Talk, Torus AI, Toulouse, France

Attribution methods are essential for understanding how deep networks make decisions, yet prediction-based approaches routinely outperform classic gradient-based ones. We show that the key difference lies in their frequency content: gradient-based attribution maps contain excessive high-frequency noise, while prediction-based maps do not. By analyzing gradients across multiple CNN classifiers, we trace this noise to aliasing introduced during downsampling operations. Applying an optimal low-pass filter removes this high-frequency contamination and dramatically improves the performance of gradient-based methods, reshaping the ranking of state-of-the-art attribution techniques. Our results highlight a simple principle—filtering out high-frequency noise restores the faithfulness of gradients, and point toward a renewed appreciation of efficient, interpretable gradient-based explanations.

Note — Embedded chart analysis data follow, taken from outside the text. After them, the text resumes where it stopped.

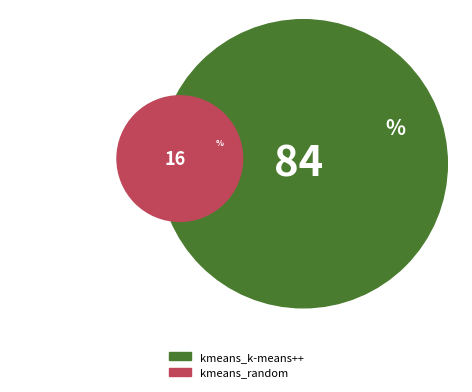

What is the majority slice?

kmeans_k-means++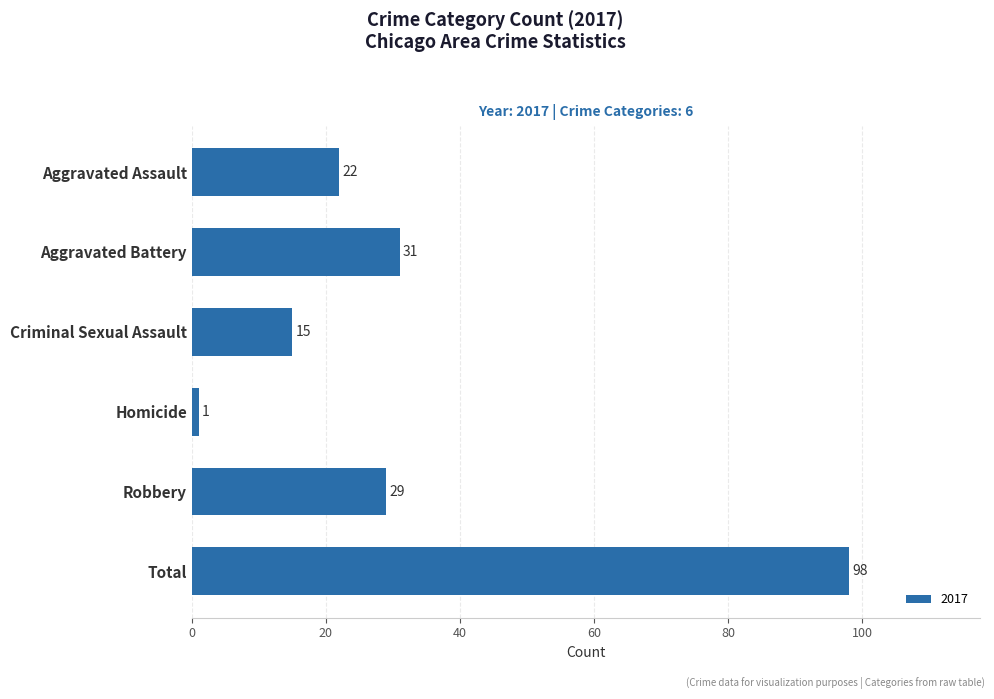

Reading bottom to top, extract all data points from this chart.

Total=98	Robbery=29	Homicide=1	Criminal Sexual Assault=15	Aggravated Battery=31	Aggravated Assault=22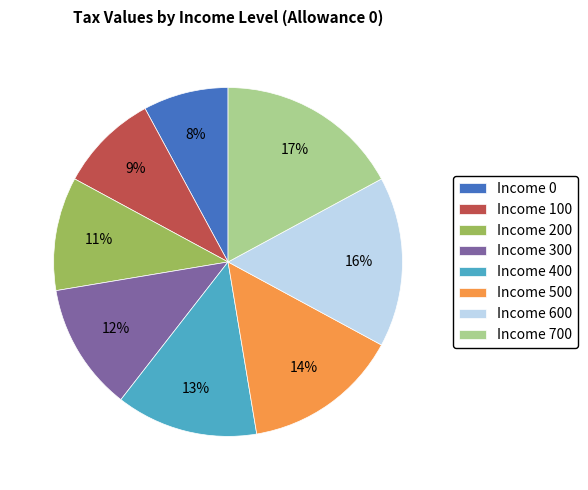

Is the sum of Income 700 and Income 100 greater than half?

No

CCN 2022 Contributed Talk on Neural ODEs

August 28, 2022

Talk, Conference on Cognitive Computational Neuroscience (CCN), San Francisco, CA, USA

This talk explores how standard (discretized) deep-learning implementations of neuroscience models often distort their underlying differential equations, limiting both performance and dynamical accuracy. We present neural ODEs as a more faithful alternative, allowing large-scale models to be trained end-to-end using precise and adaptive ODE solvers. Using predictive coding and hGRU as case studies, we show that neural-ODE implementations yield more stable dynamics and better task performance than conventional Euler-based updates, highlighting neural ODEs as a powerful framework for scaling biologically inspired models without sacrificing their continuous-time structure.